Speaking on: "Towards the Spread of a Scientific, Technological, and Innovative Culture," Dr Mamaa Entsuah-Mensah, Senior Research Scientist of the Council for Scientific and Industrial Research, underlined the critical role of the scientific, technological and engineering community in economic transformation.

She urged the scientific actors to bring out "the science in our indigenous knowledge and technologies.

"At the base of every indigenous technology, there is science, the proper understanding of which permits the mastery, adaptation and improvement in technology," Dr Entsuah-Mensah said. She said it was, however, necessary to protect such indigenous technology because of a general view of some industrialised nations that the creativity stemming from indigenous knowledge was not eligible for protection.

Dr Entsuah-Mensah said Ghana had made attempts to create a local science and technology (S&T) research capacity, but observed that the slow technical change in Ghana was due partly to the low level resource allocation and sometimes cutbacks.

Resource allocation fluctuates between 0.3 per cent and 0.5 per cent of the Gross Domestic Product, well below the target of the one per cent prescribed 1980 under the Lagos Plan of Action by the African Union.

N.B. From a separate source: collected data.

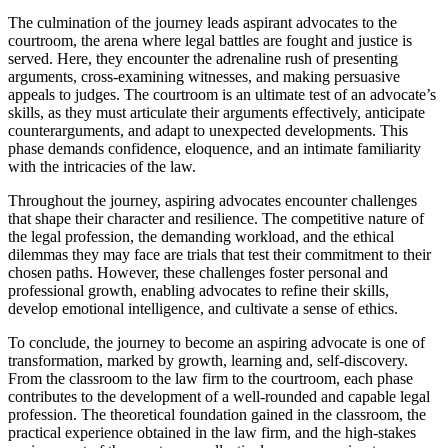
The culmination of the journey leads aspirant advocates to the
courtroom, the arena where legal battles are fought and justice is
served. Here, they encounter the adrenaline rush of presenting
arguments, cross-examining witnesses, and making persuasive
appeals to judges. The courtroom is an ultimate test of an advocate’s
skills, as they must articulate their arguments effectively, anticipate
counterarguments, and adapt to unexpected developments. This
phase demands confidence, eloquence, and an intimate familiarity
with the intricacies of the law.
Throughout the journey, aspiring advocates encounter challenges
that shape their character and resilience. The competitive nature of
the legal profession, the demanding workload, and the ethical
dilemmas they may face are trials that test their commitment to their
chosen paths. However, these challenges foster personal and
professional growth, enabling advocates to refine their skills,
develop emotional intelligence, and cultivate a sense of ethics.
To conclude, the journey to become an aspiring advocate is one of
transformation, marked by growth, learning and, self-discovery.
From the classroom to the law firm to the courtroom, each phase
contributes to the development of a well-rounded and capable legal
profession. The theoretical foundation gained in the classroom, the
practical experience obtained in the law firm, and the high-stakes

Dr Entsuah-Mensah said the limited innovations had further been hampered by rhetorical rather than action oriented political systems, and the non-availability of three-dimensional thinkers (scientists, artists and musicians) in the decision-making body politic. She reiterated the necessity for Ghana to develop its own capabilities for science, technology and innovation in order for the nation to achieve an indigenous and sustainable problem solving approach for long-term development goals.

According Dr Entsuah-Mensah, civil servants must have science and technology background, with a capacity for policy analysis. They should be further provided with training in technology management, science policy and foresight techniques to integrate science, technology and innovation.

She called for the integration of sector Ministries to integrate projects through a mechanism that would ensure the convergence of programme formulation, planning and execution.

Aside the establishment of District Scientific Corps, Dr Entsuah-Mensah urged the Government to look closely at the recommendations provided by the Working Group on the management of S&T in Ghana for the proposal to establish a Presidential Commission on S&T. "Where possible, the President on his travels abroad to seek donor support and investments should travel with a Science Advisor."

Prof. Clement Dzidzonu, Head of Computer Science Department of the Valley View University, called for pragmatic measures to address Ghana's wide digital divide.

He said ICT could drive the development of all the key sectors of the economy, noting that it was also necessary to address inherent challenges with threats like Internet fraud.

Prof. Dzidzonu appealed to the nation to make a paradigm shift from distribution to production, and called for the development of local languages in the processing of data and computer applications. He announced that a coalition of Internet Service Providers had launched Ghana Internet Exchange Point at the Kofi Annan Centre of Excellence in ICT in Accra, to reduce local Internet traffic time and further reduce cost of local Internet services.

Prof. Dzidzonu also announced the establishment of an Innovation Centre at the Centre for periodic fairs on ICT innovations. He suggested the local manufacture of computers, adding that Ghana had to be confident and to have the self-belief in reaching that feat.